Property tax abatement programs are a prime tool to retain and attract manufacturing and logistics jobs to Ohio. Manufacturing and logistics are hot growth markets in today’s COVID 19 economy launching what is a second Industrial Revolution. Logistics is a booming industry driven by the growth of the $340 B e-commerce industry expected to grow to $476 B by 2024 according to CBRE. Manufacturers in the United States account for 11.39% of the total output in the economy, employing 8.51% of the workforce according to the National Association of Manufacturers.
Nate Green, Executive Director of the Jobs Alliance, testified before the Ohio House of Representatives Ways and Means Committee to the fact that Ohio property tax rates are higher than competitors of common market size such as North Carolina and Georgia. Mr. Green called on Ohio to reform its tax abatement program to streamline the process and encourage economic investment. HB 123, sponsored by Representatives’ Mark Frazier and Jon Cross, will streamline the process of creating a new CRA by eliminating the requirement that the Ohio Development Services Agency approve a proposed CRA. The legislation would require DSA instead to create a model CRA exemption agreement between both the owners of a commercial or industrial project and the local authorities as well as establish the terms of such an agreement.
The legislation would increase from 50% to 75% the percentage of a proposed CRA that a municipality or county is able to approve without obtaining permission from a school district encompassing a project. As well as a number of other changes, which I have outlined below.
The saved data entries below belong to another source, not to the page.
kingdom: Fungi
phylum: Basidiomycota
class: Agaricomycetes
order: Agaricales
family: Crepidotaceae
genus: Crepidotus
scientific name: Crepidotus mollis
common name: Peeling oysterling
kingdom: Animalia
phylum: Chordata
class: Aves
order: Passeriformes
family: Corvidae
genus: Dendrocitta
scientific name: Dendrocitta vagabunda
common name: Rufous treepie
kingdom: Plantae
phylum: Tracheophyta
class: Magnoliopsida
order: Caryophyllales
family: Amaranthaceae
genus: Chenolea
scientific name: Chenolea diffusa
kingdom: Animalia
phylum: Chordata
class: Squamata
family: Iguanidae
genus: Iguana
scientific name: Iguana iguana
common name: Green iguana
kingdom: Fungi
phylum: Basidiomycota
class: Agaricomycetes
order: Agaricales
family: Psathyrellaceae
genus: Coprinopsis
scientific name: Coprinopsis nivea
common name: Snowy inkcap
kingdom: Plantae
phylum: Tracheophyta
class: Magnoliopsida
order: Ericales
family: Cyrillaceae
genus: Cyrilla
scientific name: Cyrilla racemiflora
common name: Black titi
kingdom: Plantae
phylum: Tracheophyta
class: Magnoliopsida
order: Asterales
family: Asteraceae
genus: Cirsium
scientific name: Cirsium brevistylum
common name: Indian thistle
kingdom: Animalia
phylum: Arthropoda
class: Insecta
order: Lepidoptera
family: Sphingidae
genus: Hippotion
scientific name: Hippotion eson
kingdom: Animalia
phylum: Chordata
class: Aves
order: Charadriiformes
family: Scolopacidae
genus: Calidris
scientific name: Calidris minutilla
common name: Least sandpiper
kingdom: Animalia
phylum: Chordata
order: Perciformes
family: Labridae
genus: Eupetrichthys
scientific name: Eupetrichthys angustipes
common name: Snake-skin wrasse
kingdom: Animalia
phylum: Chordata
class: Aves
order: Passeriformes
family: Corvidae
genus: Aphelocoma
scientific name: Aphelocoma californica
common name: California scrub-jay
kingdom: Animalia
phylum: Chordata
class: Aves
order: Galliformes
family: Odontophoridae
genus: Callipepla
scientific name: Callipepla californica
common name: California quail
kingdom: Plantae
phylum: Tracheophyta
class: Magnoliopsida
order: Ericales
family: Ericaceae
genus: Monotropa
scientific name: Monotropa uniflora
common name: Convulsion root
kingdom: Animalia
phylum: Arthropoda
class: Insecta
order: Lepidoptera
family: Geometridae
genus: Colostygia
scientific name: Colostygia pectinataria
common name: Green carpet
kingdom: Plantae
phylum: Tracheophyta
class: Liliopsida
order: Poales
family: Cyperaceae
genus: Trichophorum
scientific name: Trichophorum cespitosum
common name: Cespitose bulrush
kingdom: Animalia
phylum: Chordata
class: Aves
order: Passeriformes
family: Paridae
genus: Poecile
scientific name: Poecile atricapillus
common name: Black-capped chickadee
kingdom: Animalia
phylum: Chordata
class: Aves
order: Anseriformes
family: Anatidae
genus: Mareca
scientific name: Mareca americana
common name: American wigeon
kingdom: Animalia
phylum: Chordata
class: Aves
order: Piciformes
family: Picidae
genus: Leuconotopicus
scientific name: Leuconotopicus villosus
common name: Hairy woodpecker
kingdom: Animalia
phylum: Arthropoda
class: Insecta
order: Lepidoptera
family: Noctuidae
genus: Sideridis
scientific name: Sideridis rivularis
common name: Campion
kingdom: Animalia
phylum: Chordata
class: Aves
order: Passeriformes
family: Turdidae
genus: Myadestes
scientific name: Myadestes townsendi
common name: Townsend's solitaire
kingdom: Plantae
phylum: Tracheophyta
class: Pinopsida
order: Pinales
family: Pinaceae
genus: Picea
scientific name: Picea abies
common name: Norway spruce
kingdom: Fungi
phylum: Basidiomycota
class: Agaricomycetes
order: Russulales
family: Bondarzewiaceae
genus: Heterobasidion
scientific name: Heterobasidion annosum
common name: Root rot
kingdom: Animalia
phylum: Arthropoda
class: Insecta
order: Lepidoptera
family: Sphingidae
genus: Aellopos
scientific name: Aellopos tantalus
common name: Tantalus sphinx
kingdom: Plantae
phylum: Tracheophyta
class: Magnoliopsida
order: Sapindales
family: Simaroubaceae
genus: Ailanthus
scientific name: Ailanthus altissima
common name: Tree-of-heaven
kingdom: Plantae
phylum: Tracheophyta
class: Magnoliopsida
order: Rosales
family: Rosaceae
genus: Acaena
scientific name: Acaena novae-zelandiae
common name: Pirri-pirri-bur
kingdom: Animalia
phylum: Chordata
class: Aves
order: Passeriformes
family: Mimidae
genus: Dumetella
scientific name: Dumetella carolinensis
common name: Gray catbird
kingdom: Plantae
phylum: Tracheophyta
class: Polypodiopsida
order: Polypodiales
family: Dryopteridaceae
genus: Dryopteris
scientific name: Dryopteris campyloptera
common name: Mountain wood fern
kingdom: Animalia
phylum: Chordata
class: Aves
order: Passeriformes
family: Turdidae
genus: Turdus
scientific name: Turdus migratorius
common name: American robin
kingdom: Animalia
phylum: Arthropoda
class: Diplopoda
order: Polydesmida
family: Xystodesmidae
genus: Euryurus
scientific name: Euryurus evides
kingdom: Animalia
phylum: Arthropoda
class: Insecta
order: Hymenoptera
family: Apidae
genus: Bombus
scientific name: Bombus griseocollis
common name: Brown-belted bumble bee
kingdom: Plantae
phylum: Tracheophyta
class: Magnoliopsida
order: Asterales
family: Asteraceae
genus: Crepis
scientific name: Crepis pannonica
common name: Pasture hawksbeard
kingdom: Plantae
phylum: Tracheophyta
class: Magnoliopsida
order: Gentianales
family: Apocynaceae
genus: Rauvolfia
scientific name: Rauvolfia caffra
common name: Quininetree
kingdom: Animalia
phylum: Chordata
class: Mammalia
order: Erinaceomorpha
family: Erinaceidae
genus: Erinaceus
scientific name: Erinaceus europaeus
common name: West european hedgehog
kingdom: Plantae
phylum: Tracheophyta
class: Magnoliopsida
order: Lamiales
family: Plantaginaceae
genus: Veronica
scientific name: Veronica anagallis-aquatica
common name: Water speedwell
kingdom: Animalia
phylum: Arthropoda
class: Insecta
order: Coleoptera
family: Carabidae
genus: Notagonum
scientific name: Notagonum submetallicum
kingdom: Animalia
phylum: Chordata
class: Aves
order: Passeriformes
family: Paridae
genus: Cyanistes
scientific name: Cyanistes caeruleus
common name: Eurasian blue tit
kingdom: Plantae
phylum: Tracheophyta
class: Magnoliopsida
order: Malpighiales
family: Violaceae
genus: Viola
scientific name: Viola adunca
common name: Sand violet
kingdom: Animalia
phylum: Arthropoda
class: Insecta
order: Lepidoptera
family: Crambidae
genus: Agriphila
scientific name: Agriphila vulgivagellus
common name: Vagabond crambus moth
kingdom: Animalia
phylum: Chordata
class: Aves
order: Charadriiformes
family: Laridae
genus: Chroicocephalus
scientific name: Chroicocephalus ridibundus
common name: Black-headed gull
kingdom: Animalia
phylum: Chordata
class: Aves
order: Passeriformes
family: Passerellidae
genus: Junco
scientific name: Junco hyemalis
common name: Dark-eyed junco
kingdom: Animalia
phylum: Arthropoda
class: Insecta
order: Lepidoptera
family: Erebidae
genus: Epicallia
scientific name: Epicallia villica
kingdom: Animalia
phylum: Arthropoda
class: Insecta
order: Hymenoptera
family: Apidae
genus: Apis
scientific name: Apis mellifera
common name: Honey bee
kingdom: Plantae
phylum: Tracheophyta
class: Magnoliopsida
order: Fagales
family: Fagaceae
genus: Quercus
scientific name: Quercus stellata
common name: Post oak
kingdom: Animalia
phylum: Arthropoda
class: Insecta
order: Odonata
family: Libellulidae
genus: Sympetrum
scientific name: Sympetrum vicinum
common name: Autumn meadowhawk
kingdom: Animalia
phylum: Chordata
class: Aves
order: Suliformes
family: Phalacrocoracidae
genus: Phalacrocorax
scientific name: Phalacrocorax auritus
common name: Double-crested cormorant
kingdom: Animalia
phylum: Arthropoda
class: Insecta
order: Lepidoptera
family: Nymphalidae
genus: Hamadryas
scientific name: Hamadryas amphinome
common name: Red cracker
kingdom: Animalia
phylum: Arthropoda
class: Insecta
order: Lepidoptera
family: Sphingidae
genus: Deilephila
- Removes the requirement that municipalities share municipal income tax revenue generated by new employees at a large CRA commercial or industrial project with the school district encompassing that project;
- Reduces, from five to two years, the amount of time required to transpire between the discontinuation of a CRA commercial or industrial project, and when the project’s owner may obtain an enterprise zone tax exemption or another CRA exemption;
- Removes the requirement that the owner of a CRA commercial or industrial project notify the local authority in advance of relocating the site of the project to another local authority’s CRA;
- Modifies the recipients of and the information appearing in a required annual report issued by local authorities detailing CRA commercial and industrial projects;
- Eliminates fees paid by CRA commercial and industrial project owners to the local authority and DSA to cover the cost of administering such projects; and
- Requires DSA to publish on its website the locations of each CRA, as well as all commercial and industrial project exemption agreements.
House Bill 123 is pending in the Ohio House of Representatives Ways and Means Committee. Opponents of HB 123 provided testimony to the Ohio House Ways and Means Committee driven by the misguide notion that tax abatements “cost school districts revenue.” The reality is without the tax abatement this is no new investment and no tax revenues to flow to local governments and school districts. Supporters of HB 123 are urged to testify either in person or in writing in support of HB 123.